■ EXERCISE PROMPT ■
The lines from the start of the data through the line containing "apple [190,216,213,241] ->" are to be reproduced exactly, both ends included.

■ Extracted data entries ■
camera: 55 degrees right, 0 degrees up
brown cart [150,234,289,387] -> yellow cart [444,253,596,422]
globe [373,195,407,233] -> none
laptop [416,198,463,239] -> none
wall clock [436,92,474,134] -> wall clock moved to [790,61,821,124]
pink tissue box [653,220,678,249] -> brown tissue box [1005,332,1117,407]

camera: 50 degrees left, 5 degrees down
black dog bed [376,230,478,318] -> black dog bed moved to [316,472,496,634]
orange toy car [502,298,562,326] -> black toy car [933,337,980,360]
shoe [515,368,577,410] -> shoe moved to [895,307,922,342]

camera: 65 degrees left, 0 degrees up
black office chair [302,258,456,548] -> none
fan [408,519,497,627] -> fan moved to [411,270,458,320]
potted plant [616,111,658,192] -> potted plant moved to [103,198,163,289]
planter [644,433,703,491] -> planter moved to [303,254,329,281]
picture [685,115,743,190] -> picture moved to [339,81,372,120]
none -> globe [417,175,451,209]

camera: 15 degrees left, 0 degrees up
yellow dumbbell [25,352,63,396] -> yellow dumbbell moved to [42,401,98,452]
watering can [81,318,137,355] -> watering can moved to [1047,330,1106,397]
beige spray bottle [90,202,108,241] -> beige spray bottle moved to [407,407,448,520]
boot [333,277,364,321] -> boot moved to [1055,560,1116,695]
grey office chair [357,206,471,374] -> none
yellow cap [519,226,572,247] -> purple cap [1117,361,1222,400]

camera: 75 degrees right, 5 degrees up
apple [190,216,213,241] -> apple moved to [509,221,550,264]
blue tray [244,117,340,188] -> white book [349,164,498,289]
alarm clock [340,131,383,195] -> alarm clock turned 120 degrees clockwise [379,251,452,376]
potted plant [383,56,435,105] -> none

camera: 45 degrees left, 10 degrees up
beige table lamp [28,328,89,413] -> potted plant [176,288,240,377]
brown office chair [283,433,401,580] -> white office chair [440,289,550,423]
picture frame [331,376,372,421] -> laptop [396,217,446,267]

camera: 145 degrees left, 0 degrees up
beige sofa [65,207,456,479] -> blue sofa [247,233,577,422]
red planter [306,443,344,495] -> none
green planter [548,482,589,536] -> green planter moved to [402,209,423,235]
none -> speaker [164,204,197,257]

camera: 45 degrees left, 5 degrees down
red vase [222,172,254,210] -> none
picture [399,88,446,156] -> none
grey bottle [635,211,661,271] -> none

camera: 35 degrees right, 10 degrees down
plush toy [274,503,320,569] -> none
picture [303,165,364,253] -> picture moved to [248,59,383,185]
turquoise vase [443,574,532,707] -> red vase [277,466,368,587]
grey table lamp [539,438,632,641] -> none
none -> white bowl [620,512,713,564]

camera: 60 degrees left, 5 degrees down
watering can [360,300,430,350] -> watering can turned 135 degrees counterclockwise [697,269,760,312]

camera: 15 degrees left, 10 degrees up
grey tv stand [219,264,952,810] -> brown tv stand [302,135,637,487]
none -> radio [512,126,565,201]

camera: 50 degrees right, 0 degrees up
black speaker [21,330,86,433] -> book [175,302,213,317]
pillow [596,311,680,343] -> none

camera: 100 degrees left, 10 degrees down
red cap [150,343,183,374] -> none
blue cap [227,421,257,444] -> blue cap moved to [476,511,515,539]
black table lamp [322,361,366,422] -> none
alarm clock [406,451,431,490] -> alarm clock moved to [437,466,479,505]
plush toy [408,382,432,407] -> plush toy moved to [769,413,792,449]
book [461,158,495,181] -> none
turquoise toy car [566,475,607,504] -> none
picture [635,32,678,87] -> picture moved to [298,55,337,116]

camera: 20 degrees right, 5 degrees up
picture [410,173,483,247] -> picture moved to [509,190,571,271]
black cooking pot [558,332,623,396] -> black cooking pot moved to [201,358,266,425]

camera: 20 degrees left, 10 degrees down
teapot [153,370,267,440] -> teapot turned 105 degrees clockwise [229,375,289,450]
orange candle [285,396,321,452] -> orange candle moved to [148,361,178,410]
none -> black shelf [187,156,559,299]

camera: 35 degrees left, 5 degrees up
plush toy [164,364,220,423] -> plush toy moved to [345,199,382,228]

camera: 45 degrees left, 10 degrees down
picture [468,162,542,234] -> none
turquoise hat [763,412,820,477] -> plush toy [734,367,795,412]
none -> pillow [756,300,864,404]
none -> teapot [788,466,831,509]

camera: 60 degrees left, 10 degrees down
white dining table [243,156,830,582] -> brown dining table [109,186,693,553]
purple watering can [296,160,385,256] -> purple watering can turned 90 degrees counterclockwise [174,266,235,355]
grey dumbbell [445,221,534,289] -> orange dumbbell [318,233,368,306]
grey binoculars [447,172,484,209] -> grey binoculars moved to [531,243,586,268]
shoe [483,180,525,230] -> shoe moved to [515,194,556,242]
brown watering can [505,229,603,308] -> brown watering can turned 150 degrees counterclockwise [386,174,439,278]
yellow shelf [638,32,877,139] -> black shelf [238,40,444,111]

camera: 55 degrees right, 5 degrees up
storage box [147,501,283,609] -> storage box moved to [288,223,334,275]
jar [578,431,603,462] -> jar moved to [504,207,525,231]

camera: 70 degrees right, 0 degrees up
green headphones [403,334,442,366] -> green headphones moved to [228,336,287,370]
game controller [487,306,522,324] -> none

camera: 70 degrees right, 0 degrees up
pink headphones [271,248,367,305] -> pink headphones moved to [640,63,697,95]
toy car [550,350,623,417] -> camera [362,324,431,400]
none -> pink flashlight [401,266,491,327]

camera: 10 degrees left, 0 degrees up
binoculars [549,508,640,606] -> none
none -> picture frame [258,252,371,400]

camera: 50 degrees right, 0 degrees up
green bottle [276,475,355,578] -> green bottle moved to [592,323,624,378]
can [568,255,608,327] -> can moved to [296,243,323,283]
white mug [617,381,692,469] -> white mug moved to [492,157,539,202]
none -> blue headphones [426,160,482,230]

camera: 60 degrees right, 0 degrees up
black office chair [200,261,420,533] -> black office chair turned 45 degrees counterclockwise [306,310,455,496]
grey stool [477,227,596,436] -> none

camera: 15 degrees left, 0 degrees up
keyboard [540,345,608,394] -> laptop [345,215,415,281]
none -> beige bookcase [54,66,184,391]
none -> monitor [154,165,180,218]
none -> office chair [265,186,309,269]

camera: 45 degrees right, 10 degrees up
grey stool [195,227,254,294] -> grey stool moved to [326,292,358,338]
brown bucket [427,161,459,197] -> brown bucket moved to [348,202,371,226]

■ ANSWER ■
camera: 55 degrees right, 0 degrees up
brown cart [150,234,289,387] -> yellow cart [444,253,596,422]
globe [373,195,407,233] -> none
laptop [416,198,463,239] -> none
wall clock [436,92,474,134] -> wall clock moved to [790,61,821,124]
pink tissue box [653,220,678,249] -> brown tissue box [1005,332,1117,407]

camera: 50 degrees left, 5 degrees down
black dog bed [376,230,478,318] -> black dog bed moved to [316,472,496,634]
orange toy car [502,298,562,326] -> black toy car [933,337,980,360]
shoe [515,368,577,410] -> shoe moved to [895,307,922,342]

camera: 65 degrees left, 0 degrees up
black office chair [302,258,456,548] -> none
fan [408,519,497,627] -> fan moved to [411,270,458,320]
potted plant [616,111,658,192] -> potted plant moved to [103,198,163,289]
planter [644,433,703,491] -> planter moved to [303,254,329,281]
picture [685,115,743,190] -> picture moved to [339,81,372,120]
none -> globe [417,175,451,209]

camera: 15 degrees left, 0 degrees up
yellow dumbbell [25,352,63,396] -> yellow dumbbell moved to [42,401,98,452]
watering can [81,318,137,355] -> watering can moved to [1047,330,1106,397]
beige spray bottle [90,202,108,241] -> beige spray bottle moved to [407,407,448,520]
boot [333,277,364,321] -> boot moved to [1055,560,1116,695]
grey office chair [357,206,471,374] -> none
yellow cap [519,226,572,247] -> purple cap [1117,361,1222,400]

camera: 75 degrees right, 5 degrees up
apple [190,216,213,241] -> apple moved to [509,221,550,264]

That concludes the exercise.